◆ WHAT IS ASKED ◆
1: Return the section of the managing-table passage starting at "In addition, the" and ending at "writing for the register R1.", word for word.
2: According to the managing-table passage, which unit of the memory controller 200 maintains the head pointer and tail pointer?
3: Write what comes next in the managing-table passage, picking up after its last sentence.
[Start of SELECTION]
In addition, the “SEND busy” indicator is used to indicate a busy state for a read operation for a corresponding register, which indicates that a read operation for this interested register is under performing. On the other hand, the “RECV busy” indicator is used to indicate a busy state for a write operation for a corresponding register, which indicates that a write operation for this interested register is under performing. Such as, the indicators “SEND busy” and “RECV busy” of the register R1 are both “1”, indicating that both read operation and write operation are under performing for the register R1. The indicators “SEND busy” and “RECV busy” of the register R1 are used to make sure only one read operation and/or only one write operation are/is simultaneously executed for the register R1, which may prevent disordered deletion or multiple writing for the register R1.


The managing table 210 may be generated by a compiler of the memory controller 200. The complier may be executed in the memory controller 200 and generate a set of assembly codes, forming the managing table 210 based on the identifier Rid of the registers R1 to R64. In the managing table 210, the base address, bound address and delete size of each of the registers R1 to R64 are maintained (i.e., set, reset or updated) by the compiler. In one example, the base address, bound address and delete size may be updated once for the registers R1 to R64, since base address, bound address and delete size are frequently used information for the memory device 1000.


On the other hand, the head pointer, tail pointer and indicators “SEND busy” and “RECV busy” in the managing table 210 may be maintained by a L1 managing unit of the memory controller 200. That is, in the managing table 210, the base address, bound address and delete size may be maintained by the compiler at a software level, while the head pointer, tail pointer and indicators “SEND busy” and “RECV busy” may be maintained at a hardware level. When performing read operations and write operations, the compiler of the memory controller 200 needs not handle detailed actions of the head pointer, tail pointer and indicators “SEND busy” and “RECV busy”.
[End of SELECTION]
[Start of EXCERPTED DATA]
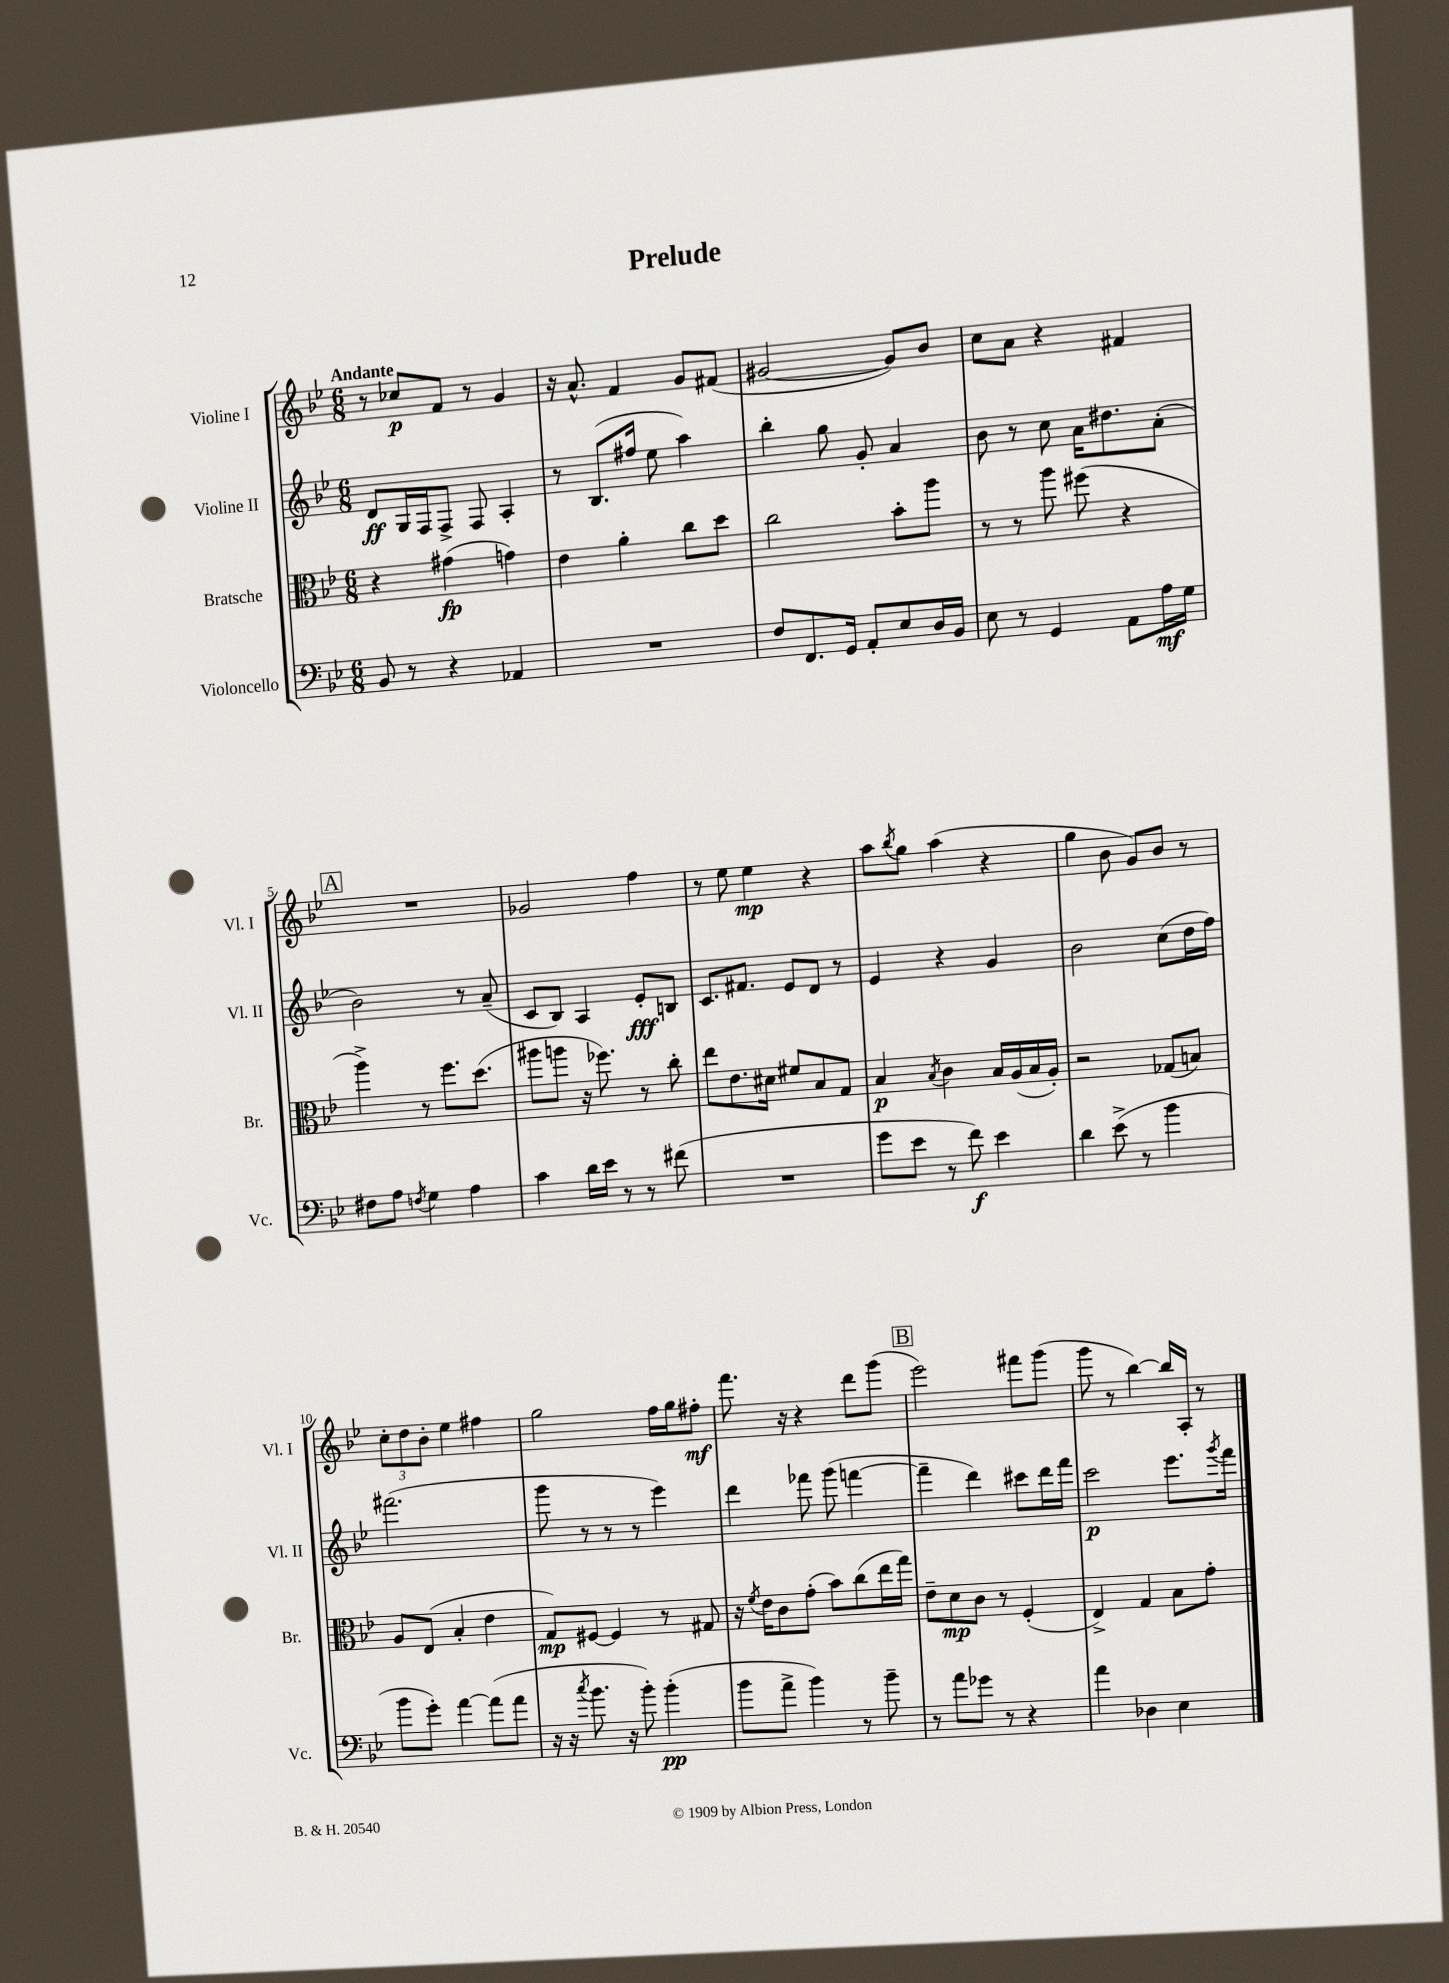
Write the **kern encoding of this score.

**kern	**dynam	**kern	**dynam	**kern	**dynam	**kern	**dynam
*part4	*part4	*part3	*part3	*part2	*part2	*part1	*part1
*staff4	*staff4	*staff3	*staff3	*staff2	*staff2	*staff1	*staff1
*I"Violoncello	*	*I"Bratsche	*	*I"Violine II	*	*I"Violine I	*
*I'Vc.	*	*I'Br.	*	*I'Vl. II	*	*I'Vl. I	*
*clefF4	*	*clefC3	*	*clefG2	*	*clefG2	*
*k[b-e-]	*	*k[b-e-]	*	*k[b-e-]	*	*k[b-e-]	*
*M6/8	*	*M6/8	*	*M6/8	*	*M6/8	*
=1	=1	=1	=1	=1	=1	=1	=1
!	!	!	!	!	!	!LO:TX:a:B:t=Andante	!
8BB-/	.	4r	.	8d/L	ff	8r	.
8r	.	.	.	16G/L	.	8cc-X/L	p
.	.	.	.	16F/J	.	.	.
4r	.	(4g#X\	fp	8F^/J	.	8f/J	.
.	.	.	.	8F/	.	8r	.
4AA-X/	.	4gn\)	.	4A'/	.	4g/	.
=2	=2	=2	=2	=2	=2	=2	=2
2.r	.	4e-\	.	8r	.	16r	.
.	.	.	.	.	.	8.a^^/	.
.	.	.	.	(8.B-/L	.	.	.
.	.	4a'\	.	.	.	4f/	.
.	.	.	.	16ff#X/Jk	.	.	.
.	.	.	.	8ee-\	.	.	.
.	.	8cc\L	.	4aa\)	.	8g/L	.
.	.	8dd\J	.	.	.	(8f#X/J	.
=3	=3	=3	=3	=3	=3	=3	=3
8F/L	.	2cc\	.	4bb-'\	.	[2g#X/	.
8.FF/	.	.	.	.	.	.	.
.	.	.	.	8gg\	.	.	.
16GG/Jk	.	.	.	.	.	.	.
8AA'/L	.	.	.	8g'/	.	.	.
8E-/	.	8b-'\L	.	4a/	.	8g#/L])	.
16D/L	.	8aa\J	.	.	.	8b-/J	.
16BB-/JJ	.	.	.	.	.	.	.
=4	=4	=4	=4	=4	=4	=4	=4
8E-\	.	8r	.	8b-\	.	8cc\L	.
8r	.	8r	.	8r	.	8a\J	.
4GG/	.	8aa\	.	8cc\	.	4r	.
.	.	(8ff#X\	.	16a\KL	.	.	.
.	.	.	.	8.dd#X\	.	.	.
8AA\L	.	4r	.	.	.	4f#X/	.
16A\L	mf	.	.	(8a'\J	.	.	.
16G\JJ	.	.	.	.	.	.	.
!!LO:LB:g=z
!!LO:REH:place=s1:t=A
=5	=5	=5	=5	=5	=5	=5	=5
8F#X\L	.	4aa^\)	.	2b-\)	.	2.r	.
8A\J	.	.	.	.	.	.	.
8qFn/	.	.	.	.	.	.	.
4G\	.	8r	.	.	.	.	.
.	.	8.ff\L	.	.	.	.	.
4A\	.	.	.	8r	.	.	.
.	.	(8.dd\J	.	.	.	.	.
.	.	.	.	(8a~/	.	.	.
=6	=6	=6	=6	=6	=6	=6	=6
4c\	.	8aa#X\L	.	8c/L	.	2g-X/	.
.	.	8aan\J	.	8B-/J)	.	.	.
16d\LL	.	16r	.	4A/	.	.	.
16e-\JJ	.	8.ff-X\)	.	.	.	.	.
8r	.	.	.	.	.	.	.
8r	.	8r	.	8e-'/L	fff	4ff\	.
(8f#X\	.	8cc'\	.	8Bn/J	.	.	.
=7	=7	=7	=7	=7	=7	=7	=7
2.r	.	8ee-\L	.	8.c/L	.	8r	.
.	.	8.e-\	.	.	.	8ee-\	.
.	.	.	.	8.f#X/J	.	.	.
.	.	.	.	.	.	4ee-\	mp
.	.	16d#X\Jk	.	.	.	.	.
.	.	8f#X/L	.	8e-/L	.	.	.
.	.	8B-/	.	8d/J	.	4r	.
.	.	8G/J	.	8r	.	.	.
=8	=8	=8	=8	=8	=8	=8	=8
8g\L	.	4B-/	p	4e-/	.	8aa\L	.
.	.	.	.	.	.	8qbb-/	.
8e-\J	.	.	.	.	.	8gg\J	.
.	.	8qB-/	.	.	.	.	.
8r	.	4c\	.	4r	.	(4aa\	.
8f\)	f	.	.	.	.	.	.
4e-\	.	16B-/LL	.	4g/	.	4r	.
.	.	(16A/	.	.	.	.	.
.	.	16B-/	.	.	.	.	.
.	.	16A'/JJ)	.	.	.	.	.
=9	=9	=9	=9	=9	=9	=9	=9
4d\	.	2r	.	2b-\	.	4gg\	.
(8e-^\	.	.	.	.	.	8b-\	.
8r	.	.	.	.	.	8g/L)	.
4b-\	.	(8G-X/L	.	(8cc\L	.	8b-/J	.
.	.	8Bn/J)	.	16dd\L	.	8r	.
.	.	.	.	16ff\JJ)	.	.	.
!!LO:LB:g=z
=10	=10	=10	=10	=10	=10	=10	=10
8b-\L	.	8A/L	.	(2.fff#X\	.	12cc'\L	.
.	.	.	.	.	.	12dd\	.
8g'\J)	.	(8E-/J	.	.	.	.	.
.	.	.	.	.	.	12b-'\J	.
[4a\	.	4B-'/	.	.	.	4ee-\	.
(8a\L]	.	4e-\	.	.	.	4ff#X\	.
8a\J	.	.	.	.	.	.	.
=11	=11	=11	=11	=11	=11	=11	=11
16r	.	8G/L)	mp	8ggg\	.	2gg\	.
16r	.	.	.	.	.	.	.
8qcc/	.	.	.	.	.	.	.
8.b-\	.	[8F#X/J	.	8r	.	.	.
.	.	4F#/]	.	8r	.	.	.
16r	.	.	.	.	.	.	.
8b-'\)	.	.	.	8r	.	.	.
(4b-'\	pp	8r	.	4eee-\)	.	16ff\LL	.
.	.	.	.	.	.	16gg\J	.
.	.	8G#X/	.	.	.	8ff#X'\J	mf
=12	=12	=12	=12	=12	=12	=12	=12
8b-\L	.	16r	.	4ddd\	.	8.fff\	.
.	.	8qf/	.	.	.	.	.
.	.	16e-\KL	.	.	.	.	.
8a^\J	.	8c\	.	.	.	.	.
.	.	.	.	.	.	16r	.
4b-\)	.	(8g'\J	.	8fff-X\	.	4r	.
.	.	8b-\L)	.	(8ggg\	.	.	.
8r	.	(8cc\	.	[4fffn\	.	8ddd\L	.
8b-~\	.	16ee-\L	.	.	.	(8ggg\J	.
.	.	16gg\JJ)	.	.	.	.	.
!!LO:REH:place=s1:t=B
=13	=13	=13	=13	=13	=13	=13	=13
8r	.	8e-~\L	.	4fff~\]	.	2eee-\)	.
8a\L	.	8d\	mp	.	.	.	.
8g-X\J	.	8c\J	.	4ddd\)	.	.	.
8r	.	8r	.	.	.	.	.
4r	.	(4F'/	.	8ccc#X\L	.	8fff#X\L	.
.	.	.	.	16ddd\L	.	(8ggg\J	.
.	.	.	.	16fff\JJ	.	.	.
=14	=14	=14	=14	=14	=14	=14	=14
4a\	.	4E-^/)	.	2ccc\	p	8ggg\	.
.	.	.	.	.	.	8r	.
4D-X\	.	4G/	.	.	.	[4bb-\)	.
4E-\	.	8B-\L	.	8.eee-\L	.	16bb-/LL]	.
.	.	.	.	.	.	16A'/JJ	.
.	.	8g'\J	.	.	.	8r	.
.	.	.	.	8qggg/	.	.	.
.	.	.	.	16fff\Jk	.	.	.
==	==	==	==	==	==	==	==
*-	*-	*-	*-	*-	*-	*-	*-
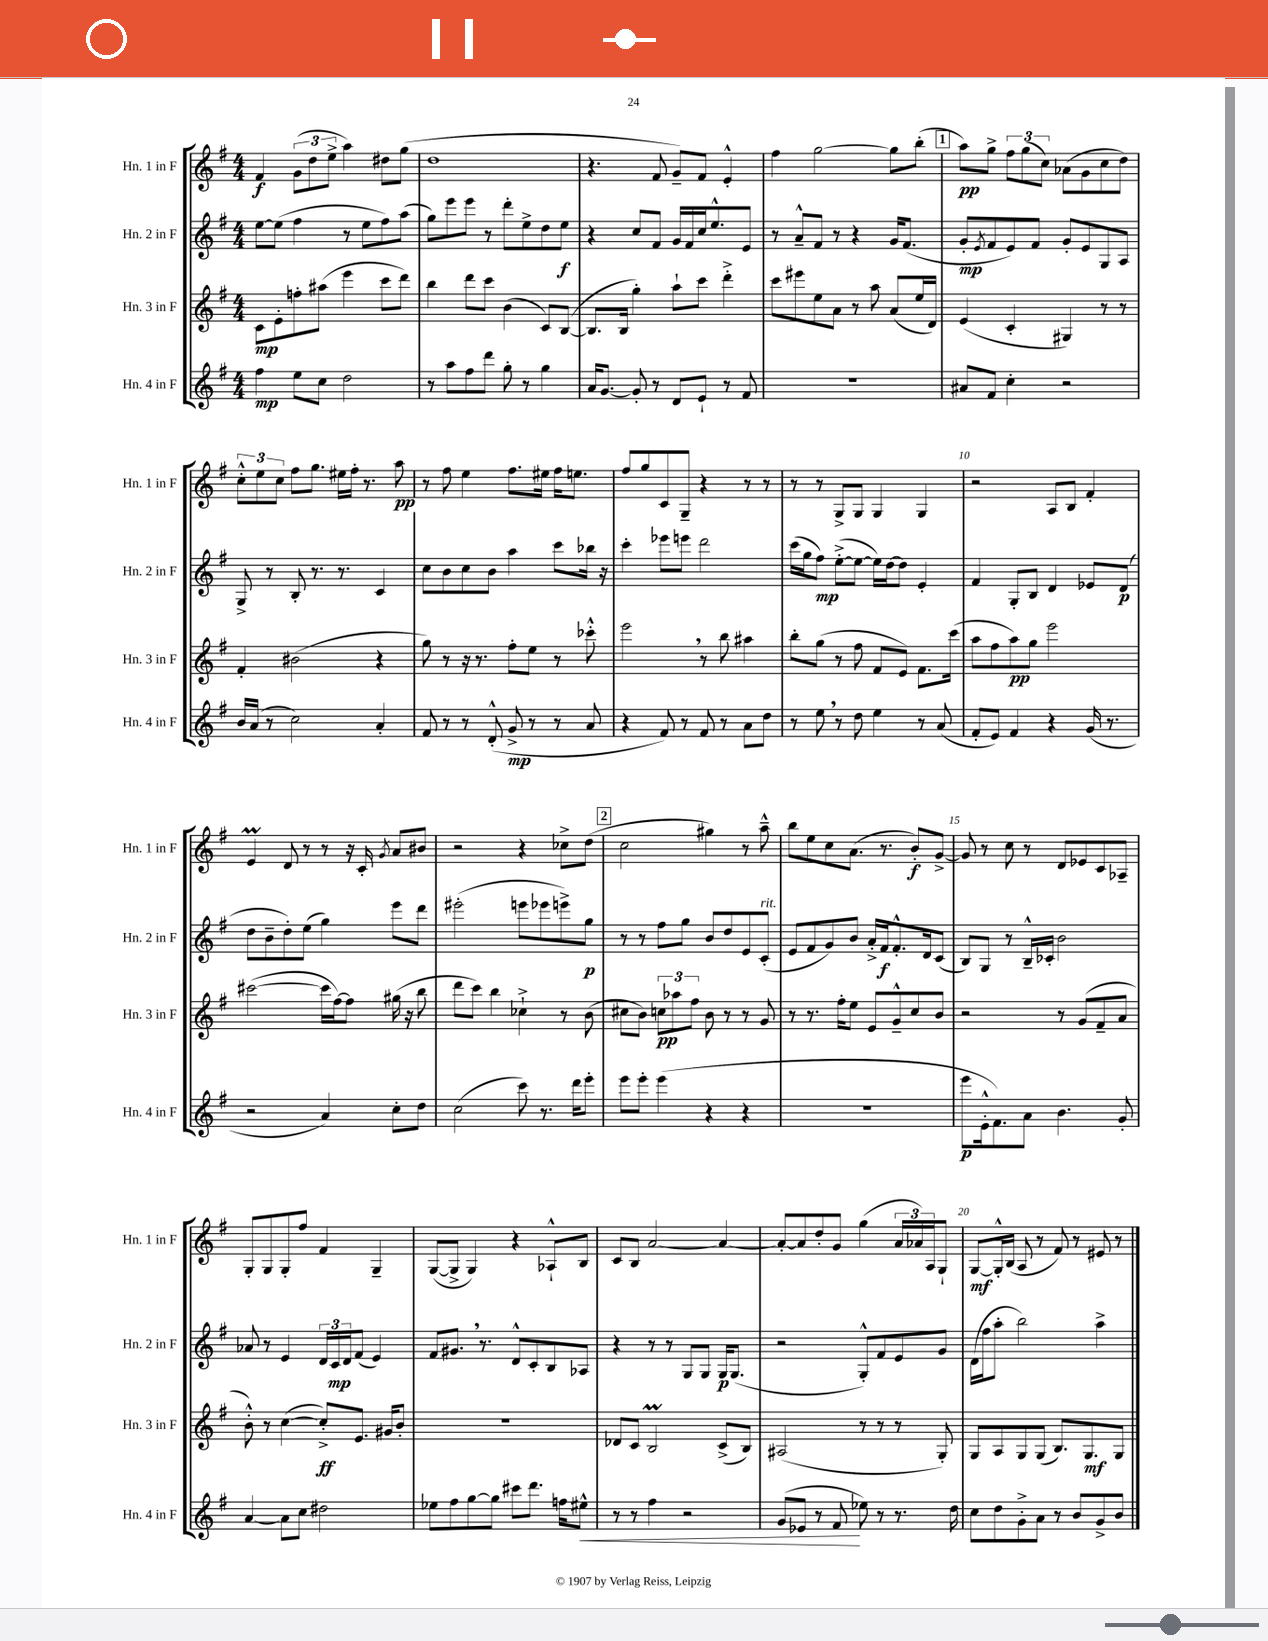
<<
\new StaffGroup <<
\new Staff = "s0" \with { instrumentName = "Hn. 1 in F" shortInstrumentName = "Hn. 1 in F" } {
    \clef treble \key g \major \numericTimeSignature \time 4/4
    fis'4\f \tuplet 3/2 { g'8( d''8 e''8-> } a''4) dis''8 g''8( |
    d''1 |
    r4. fis'8 g'8--) fis'8 e'4-.-^ |
    fis''4 g''2~ g''8 b''8-.( |
    \mark \markup { \box "1" } a''8\pp) g''8-> \tuplet 3/2 { fis''8 g''8( c''8) } aes'8( g'8 c''8 d''8) |
    \tuplet 3/2 { c''8-.-^ e''8 c''8 } fis''8 g''8. eis''16 fis''16-. r8. a''8\pp |
    r8 fis''8 e''4 fis''8. eis''16 fis''16 e''8. |
    fis''8 g''8 c'8 g8-- r4 r8 r8 |
    r8 r8 g8-> g8 g4 g4 |
    r2 a8 b8 fis'4-. |
    e'4\prall d'8 r8 r8 r16 c'16-. \acciaccatura { g'8 } a'8 bis'8 |
    r2 r4 ces''8-> d''8( |
    \mark \markup { \box "2" } c''2 gis''4) r8 a''8---^ |
    b''8 e''8 c''8 a'8.( r8. b'8-.\f) g'8~-> |
    g'8 r8 c''8 r8 d'8 ees'8 c'8 aes8-- |
    g8-. g8 g8-. fis''8 fis'4 g4-- |
    g8~( g8-> g4) r4 aes8-!-^ b8 |
    c'8 b8 a'2~ a'4~ |
    a'8~-. a'8 d''8-. g'8 g''4( \tuplet 3/2 { a'16 aes'16) a16 } g8-! |
    g8~\mf g16-.-^ b16( a8 r8 fis'8) r8 eis'8 r8 \bar "|." |
}
\new Staff = "s1" \with { instrumentName = "Hn. 2 in F" shortInstrumentName = "Hn. 2 in F" } {
    \clef treble \key g \major \numericTimeSignature \time 4/4
    e''8~ e''8( fis''4 r8 e''8 fis''8) a''8( |
    g''8) e'''8 e'''8 r8 d'''8-. e''8-> d''8 e''8\f |
    r4 c''8 fis'8 g'16 fis'16 c''16 e''8.-^ e'8 |
    r8 a'8---^ fis'8 r8 r4 g'16 fis'8.( |
    \mark \markup { \box "1" } g'8-.\mp \acciaccatura { e'8 } fis'8 e'8) fis'8 g'8-. e'8 g8 a8 |
    g8-> r8 b8-. r8. r8. c'4 |
    c''8 b'8 c''8 b'8 a''4 c'''8 bes''16 r16 |
    c'''4-. ees'''8 e'''8 d'''2 |
    c'''16( g''16 fis''8\mp) e''8~-.->( e''8~ e''16) d''16~ d''8 e'4-. |
    fis'4 g8-. b8 d'4 ees'8 d'8\p( |
    d''8 b'8-- d''8-.) e''8( g''4) e'''8 d'''8 |
    eis'''2-.( e'''8 ees'''8 e'''8->) g''8\p |
    \mark \markup { \box "2" } r8 r8 fis''8 g''8 b'8 d''8 e'8 c'8-.^\markup { \italic "rit." }( |
    e'8 fis'8 g'8) b'8 a'16-.-> fis'16\f fis'8.-.-^ d'16 c'8( |
    b8) g8 r8 b16---^ ces'16-. b'2 |
    aes'8 r8 e'4 \tuplet 3/2 { d'16 c'16\mp d'16 } fis'8( e'4) |
    fis'8 gis'8. \breathe r8. d'8-^ c'8-. b8 aes8 |
    r4 r8 r8 g8 g8 g16\p g8.( |
    r2 g8-.-^) fis'8 e'8 g'8 |
    d'16( fis''16 a''8-. b''2) a''4-> \bar "|." |
}
\new Staff = "s2" \with { instrumentName = "Hn. 3 in F" shortInstrumentName = "Hn. 3 in F" } {
    \clef treble \key g \major \numericTimeSignature \time 4/4
    c'8\mp e'8-. f''8-. ais''8( e'''4 c'''8 d'''8) |
    b''4 d'''8 c'''8 b'4( c'8) b8~( |
    b8. b16 g''4-.) a''8-! c'''8 d'''4-.-> |
    c'''8 eis'''8 e''8 a'8 r8 a''8 a'8( e''16 d'16) |
    \mark \markup { \box "1" } e'4( c'4-. gis4) r8 r8 |
    fis'4-. bis'2( r4 |
    g''8) r8 r16 r8. fis''8-. e''8 r8 ces'''8-.-^ |
    e'''2 \breathe r8 b''8 ais''4 |
    b''8-. g''8( r8 fis''8 fis'8 e'8) fis'8. c'''16( |
    a''8 fis''8 a''8\pp) g''8 e'''2 |
    cis'''2~( cis'''16 fis''16~) fis''8 gis''16( r16 b''8 |
    d'''8 c'''8) b''4 ces''4-!-> r8 b'8( |
    \mark \markup { \box "2" } cis''8 b'8) \tuplet 3/2 { c''8\pp aes''8 fis''8 } b'8 r8 r8 g'8 |
    r8 r8. fis''16-. e''8 e'8 g'8---^ c''8 b'8 |
    r2 r8 g'8( fis'8-- a'8 |
    b'8-.-^) r8 c''4~( c''8-.->\ff) e'8. gis'16 b'8-. |
    R1 |
    des'8 c'8 b2\prall c'8->( b8) |
    ais2( r8 r8 r8 g8-.) |
    g8 a8 g8 g8( b8.) g8.\mf g8 \bar "|." |
}
\new Staff = "s3" \with { instrumentName = "Hn. 4 in F" shortInstrumentName = "Hn. 4 in F" } {
    \clef treble \key g \major \numericTimeSignature \time 4/4
    fis''4\mp e''8 c''8 d''2 |
    r8 a''8 fis''8 d'''8 g''8-. r8 g''4 |
    a'16 g'8.~ g'8-. r8 d'8 e'8-! r8 fis'8 |
    R1 |
    \mark \markup { \box "1" } ais'8 fis'8 c''4-. r2 |
    b'16 a'16( r8 c''2) a'4-. |
    fis'8 r8 r8 d'8-.-^( g'8->\mp r8 r8 a'8 |
    r4 fis'8) r8 fis'8 r8 a'8 d''8 |
    r8 e''8 \breathe r8 d''8 e''4 r8 a'8( |
    fis'8-. e'8) fis'4 r4 g'16( r8. |
    r2 a'4) c''8-. d''8 |
    c''2( c'''8) r8. d'''16 e'''8-. |
    \mark \markup { \box "2" } e'''8 e'''8-. e'''4( r4 r4 |
    R1 |
    e'''8\p e'16-.-^ fis'8.) a'8 b'4. g'8-. |
    a'4~ a'8 c''8 dis''2 |
    ees''8 fis''8 g''8~ g''8 cis'''8 d'''8. f''16 eis''8-^\< |
    r8 r8 fis''4 r2 |
    g'8( ees'8 r8 fis'8\! ees''8) r8 r8. d''16 |
    c''8 d''8 g'8-.-> a'8 r8 b'8 g'8-> b'8 \bar "|." |
}
>>
>>
\layout { \context { \Score \override BarNumber.break-visibility = ##(#f #t #t) barNumberVisibility = #(every-nth-bar-number-visible 5) } }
[End of EXCERPTED DATA]
◆ ANSWERS TO THE EXERCISE ◆
1:
In addition, the “SEND busy” indicator is used to indicate a busy state for a read operation for a corresponding register, which indicates that a read operation for this interested register is under performing. On the other hand, the “RECV busy” indicator is used to indicate a busy state for a write operation for a corresponding register, which indicates that a write operation for this interested register is under performing. Such as, the indicators “SEND busy” and “RECV busy” of the register R1 are both “1”, indicating that both read operation and write operation are under performing for the register R1. The indicators “SEND busy” and “RECV busy” of the register R1 are used to make sure only one read operation and/or only one write operation are/is simultaneously executed for the register R1, which may prevent disordered deletion or multiple writing for the register R1.

2: Its L1 managing unit.

3:
The detailed operations of the base address, bound address, head pointer and tail pointer are described in the following paragraphs by reference with FIGS. 3A to 3C. FIG. 3A illustrates a schematic diagram showing a reserved memory space for a corresponding register, and FIGS. 3B and 3C illustrate schematic diagrams showing the reserved memory space and an available data for the corresponding register. Firstly, referring to FIG. 3A, a reserved memory space 10 in the memory storage 300 for a corresponding register, may be defined by the base address 1a and the bound address 1b.


Next, referring to FIG. 3B, when one of the produced data pd1 to pd4 of corresponding one the computing engines 110 to 140 as shown in FIG. 1 is written into the corresponding register, the written data in this register forms the available data 20 within the reserved memory space 10. The start of the available data 20 is pointed by the head pointer 2a, and the end of the available data 20 is pointed by the tail pointer 2b. The head pointer 2a and the tail pointer 2b are located between the base address 1a and the bound address 1b.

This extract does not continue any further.